(Beginning of Record excerpts)

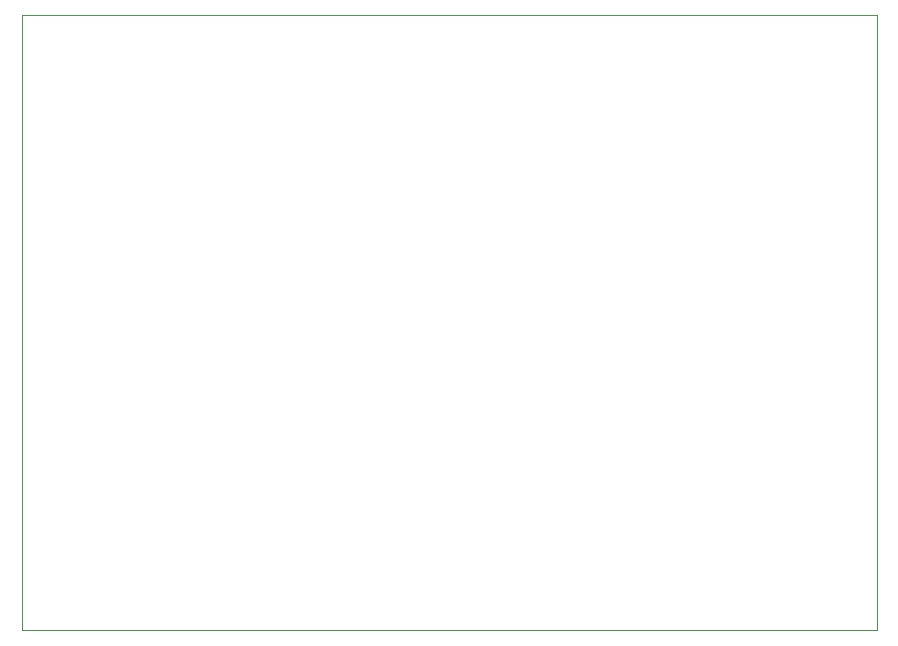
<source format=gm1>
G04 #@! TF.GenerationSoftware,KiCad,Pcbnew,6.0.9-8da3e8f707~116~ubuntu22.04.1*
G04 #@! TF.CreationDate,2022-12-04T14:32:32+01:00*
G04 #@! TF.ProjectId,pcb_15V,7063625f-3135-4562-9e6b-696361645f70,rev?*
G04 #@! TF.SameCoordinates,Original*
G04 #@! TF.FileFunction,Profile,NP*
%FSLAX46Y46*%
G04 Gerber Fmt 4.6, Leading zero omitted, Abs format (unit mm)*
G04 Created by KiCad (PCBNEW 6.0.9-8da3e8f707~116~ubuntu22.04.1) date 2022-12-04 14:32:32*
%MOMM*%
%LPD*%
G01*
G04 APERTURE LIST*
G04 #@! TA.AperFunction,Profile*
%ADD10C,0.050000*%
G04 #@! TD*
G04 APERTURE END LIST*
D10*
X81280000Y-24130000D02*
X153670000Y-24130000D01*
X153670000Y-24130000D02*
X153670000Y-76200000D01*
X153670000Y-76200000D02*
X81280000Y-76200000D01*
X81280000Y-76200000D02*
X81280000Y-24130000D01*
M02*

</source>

(End of Record excerpts)
(Beginning of Record excerpts)

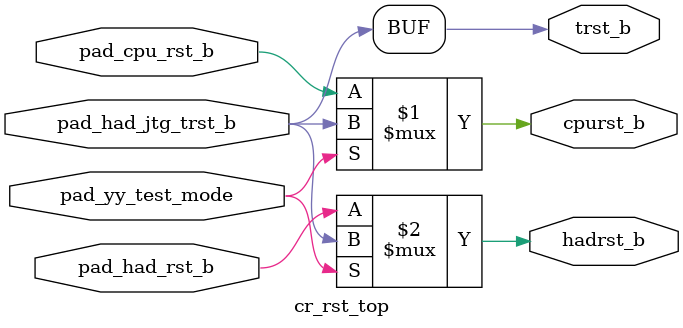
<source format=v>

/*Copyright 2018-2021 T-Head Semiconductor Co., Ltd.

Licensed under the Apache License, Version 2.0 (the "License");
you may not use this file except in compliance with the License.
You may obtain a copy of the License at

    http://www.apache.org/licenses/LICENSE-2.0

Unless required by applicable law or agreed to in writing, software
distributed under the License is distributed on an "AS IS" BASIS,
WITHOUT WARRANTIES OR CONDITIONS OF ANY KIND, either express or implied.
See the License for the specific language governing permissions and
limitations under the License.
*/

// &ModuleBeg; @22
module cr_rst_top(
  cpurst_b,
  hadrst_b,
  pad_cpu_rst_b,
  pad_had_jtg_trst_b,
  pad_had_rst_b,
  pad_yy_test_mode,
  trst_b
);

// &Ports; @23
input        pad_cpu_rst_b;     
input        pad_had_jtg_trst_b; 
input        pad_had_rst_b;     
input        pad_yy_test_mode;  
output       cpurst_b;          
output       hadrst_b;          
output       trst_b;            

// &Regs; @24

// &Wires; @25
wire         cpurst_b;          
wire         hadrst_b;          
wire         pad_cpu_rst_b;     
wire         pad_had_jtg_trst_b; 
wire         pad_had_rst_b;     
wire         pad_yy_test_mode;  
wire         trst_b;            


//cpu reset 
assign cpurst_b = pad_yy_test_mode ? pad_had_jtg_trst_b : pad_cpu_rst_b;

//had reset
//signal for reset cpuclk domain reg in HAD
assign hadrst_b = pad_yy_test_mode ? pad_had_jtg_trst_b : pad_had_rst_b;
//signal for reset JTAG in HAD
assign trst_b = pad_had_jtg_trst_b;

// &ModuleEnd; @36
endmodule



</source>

(End of Record excerpts)
(Beginning of Record excerpts)

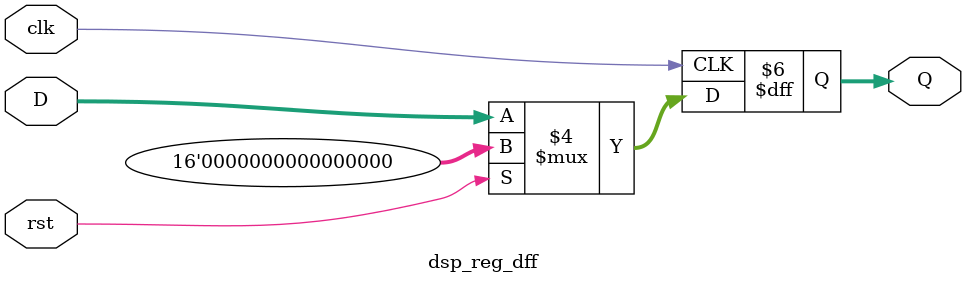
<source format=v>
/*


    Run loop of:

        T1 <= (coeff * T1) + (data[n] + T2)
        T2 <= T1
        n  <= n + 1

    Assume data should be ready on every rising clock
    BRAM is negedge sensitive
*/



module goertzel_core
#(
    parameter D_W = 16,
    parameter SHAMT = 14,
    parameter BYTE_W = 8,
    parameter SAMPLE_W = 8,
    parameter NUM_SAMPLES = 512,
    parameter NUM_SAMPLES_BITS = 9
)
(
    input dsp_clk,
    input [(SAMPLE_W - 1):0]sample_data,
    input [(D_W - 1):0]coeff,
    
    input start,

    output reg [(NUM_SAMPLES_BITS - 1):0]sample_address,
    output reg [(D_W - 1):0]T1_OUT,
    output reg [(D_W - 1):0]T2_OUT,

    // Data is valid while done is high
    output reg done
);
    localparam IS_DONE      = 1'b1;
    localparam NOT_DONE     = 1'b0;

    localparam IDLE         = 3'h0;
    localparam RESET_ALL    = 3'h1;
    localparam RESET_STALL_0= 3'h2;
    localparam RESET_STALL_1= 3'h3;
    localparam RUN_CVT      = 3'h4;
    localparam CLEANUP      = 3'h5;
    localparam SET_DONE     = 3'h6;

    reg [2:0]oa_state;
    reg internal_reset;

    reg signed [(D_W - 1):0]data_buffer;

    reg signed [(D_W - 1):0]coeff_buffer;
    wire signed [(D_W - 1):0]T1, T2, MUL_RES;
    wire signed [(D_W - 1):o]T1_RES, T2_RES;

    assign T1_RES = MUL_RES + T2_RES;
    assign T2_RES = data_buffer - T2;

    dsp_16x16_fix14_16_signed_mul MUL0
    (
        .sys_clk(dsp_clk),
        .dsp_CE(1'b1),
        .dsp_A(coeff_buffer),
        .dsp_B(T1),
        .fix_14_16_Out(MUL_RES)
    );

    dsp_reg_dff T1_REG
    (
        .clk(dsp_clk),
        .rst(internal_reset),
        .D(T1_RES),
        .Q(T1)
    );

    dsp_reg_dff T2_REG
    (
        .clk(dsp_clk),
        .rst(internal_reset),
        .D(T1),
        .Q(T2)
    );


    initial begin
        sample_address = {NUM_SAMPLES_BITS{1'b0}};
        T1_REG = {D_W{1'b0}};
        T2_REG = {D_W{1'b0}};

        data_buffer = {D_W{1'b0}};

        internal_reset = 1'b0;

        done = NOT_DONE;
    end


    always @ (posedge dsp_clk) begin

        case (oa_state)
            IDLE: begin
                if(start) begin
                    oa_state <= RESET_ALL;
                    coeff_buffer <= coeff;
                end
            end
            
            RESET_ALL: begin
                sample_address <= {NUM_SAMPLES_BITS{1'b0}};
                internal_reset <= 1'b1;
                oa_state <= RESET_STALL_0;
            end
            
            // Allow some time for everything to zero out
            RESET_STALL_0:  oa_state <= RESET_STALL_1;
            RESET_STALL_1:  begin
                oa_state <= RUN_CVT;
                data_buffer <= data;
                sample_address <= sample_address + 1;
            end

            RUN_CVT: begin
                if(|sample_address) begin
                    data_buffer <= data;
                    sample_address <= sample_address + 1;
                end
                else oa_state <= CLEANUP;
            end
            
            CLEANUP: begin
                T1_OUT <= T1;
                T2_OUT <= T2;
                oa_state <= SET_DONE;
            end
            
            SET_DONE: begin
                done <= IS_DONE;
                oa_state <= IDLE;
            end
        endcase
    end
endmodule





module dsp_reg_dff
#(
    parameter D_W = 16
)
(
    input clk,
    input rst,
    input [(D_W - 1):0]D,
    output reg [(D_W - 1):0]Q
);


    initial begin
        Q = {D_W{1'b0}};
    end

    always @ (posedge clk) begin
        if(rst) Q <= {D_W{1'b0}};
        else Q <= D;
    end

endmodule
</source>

(End of Record excerpts)

[The task]:
Scan the listing above for the word "always" and copy every line that holds it.

[Exercise output]:
    always @ (posedge dsp_clk) begin
    always @ (posedge clk) begin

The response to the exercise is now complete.